> **Collected data**:
---

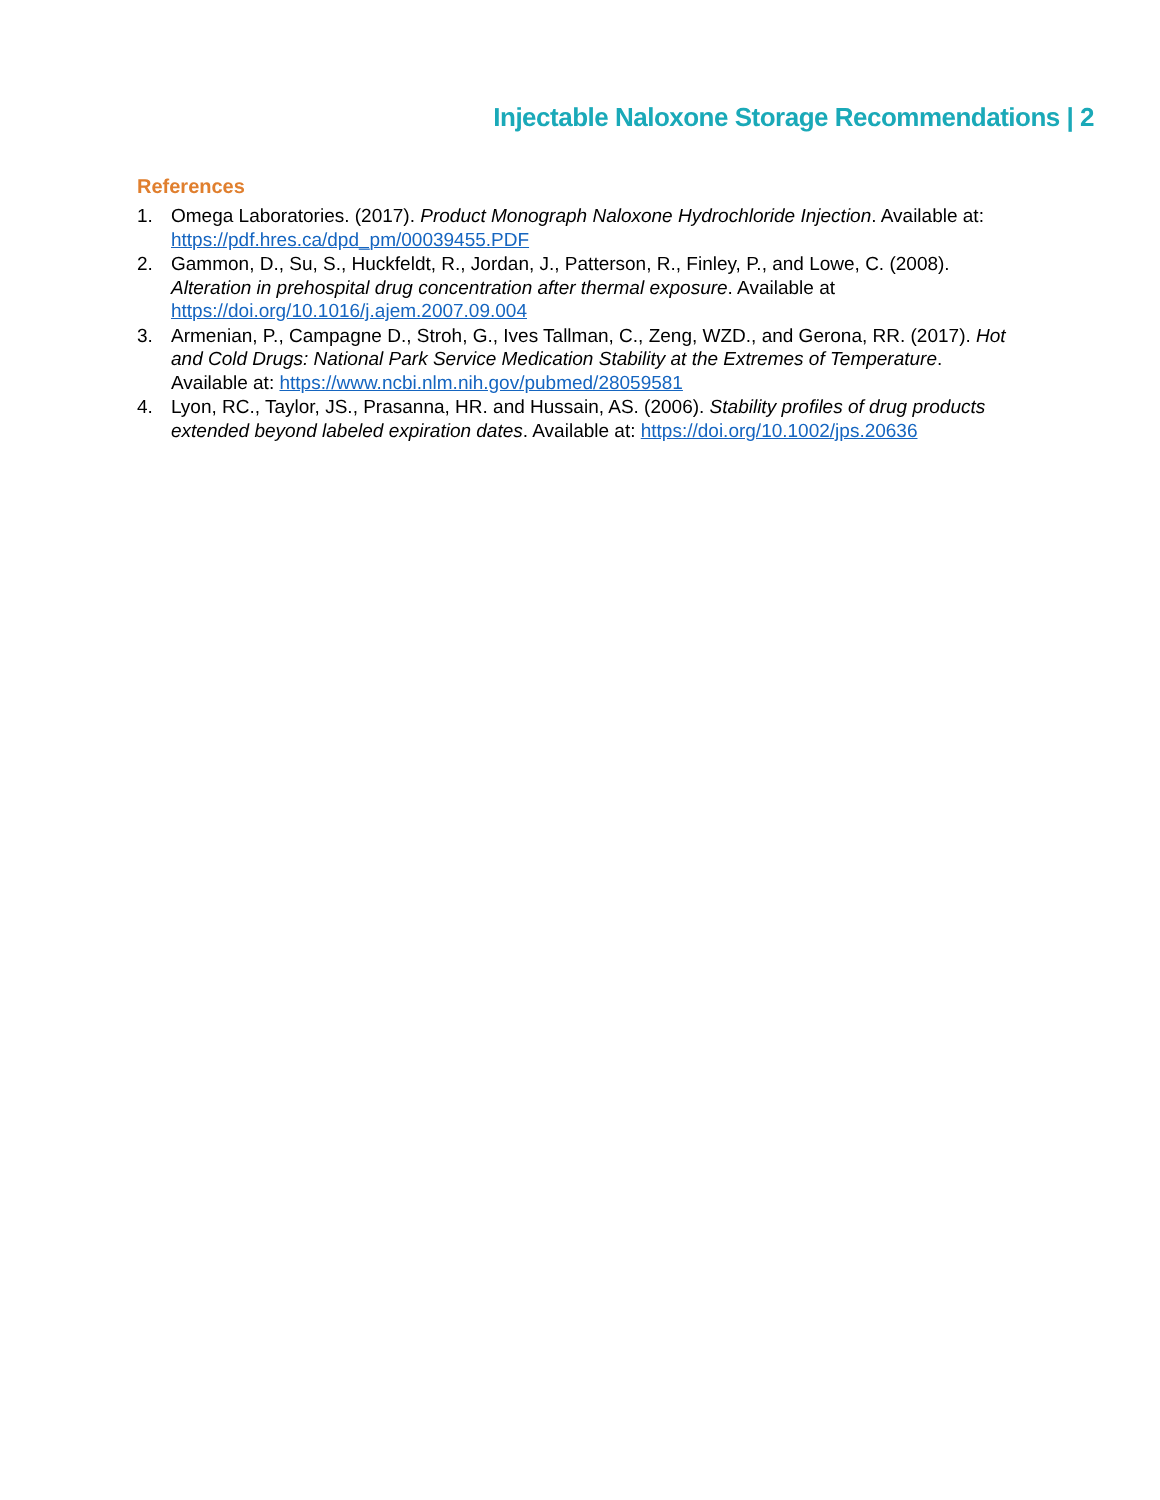Injectable Naloxone Storage Recommendations | 2
References
1. Omega Laboratories. (2017). Product Monograph Naloxone Hydrochloride Injection. Available at: https://pdf.hres.ca/dpd_pm/00039455.PDF
2. Gammon, D., Su, S., Huckfeldt, R., Jordan, J., Patterson, R., Finley, P., and Lowe, C. (2008). Alteration in prehospital drug concentration after thermal exposure. Available at https://doi.org/10.1016/j.ajem.2007.09.004
3. Armenian, P., Campagne D., Stroh, G., Ives Tallman, C., Zeng, WZD., and Gerona, RR. (2017). Hot and Cold Drugs: National Park Service Medication Stability at the Extremes of Temperature. Available at: https://www.ncbi.nlm.nih.gov/pubmed/28059581
4. Lyon, RC., Taylor, JS., Prasanna, HR. and Hussain, AS. (2006). Stability profiles of drug products extended beyond labeled expiration dates. Available at: https://doi.org/10.1002/jps.20636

---

> **Work instruction**:
Set down nothing but the lines from the one containing "1. Omega Laboratories." through the end of the entries above, exactly as written, both ends counted.

> **Answer space**:
1. Omega Laboratories. (2017). Product Monograph Naloxone Hydrochloride Injection. Available at: https://pdf.hres.ca/dpd_pm/00039455.PDF
2. Gammon, D., Su, S., Huckfeldt, R., Jordan, J., Patterson, R., Finley, P., and Lowe, C. (2008). Alteration in prehospital drug concentration after thermal exposure. Available at https://doi.org/10.1016/j.ajem.2007.09.004
3. Armenian, P., Campagne D., Stroh, G., Ives Tallman, C., Zeng, WZD., and Gerona, RR. (2017). Hot and Cold Drugs: National Park Service Medication Stability at the Extremes of Temperature. Available at: https://www.ncbi.nlm.nih.gov/pubmed/28059581
4. Lyon, RC., Taylor, JS., Prasanna, HR. and Hussain, AS. (2006). Stability profiles of drug products extended beyond labeled expiration dates. Available at: https://doi.org/10.1002/jps.20636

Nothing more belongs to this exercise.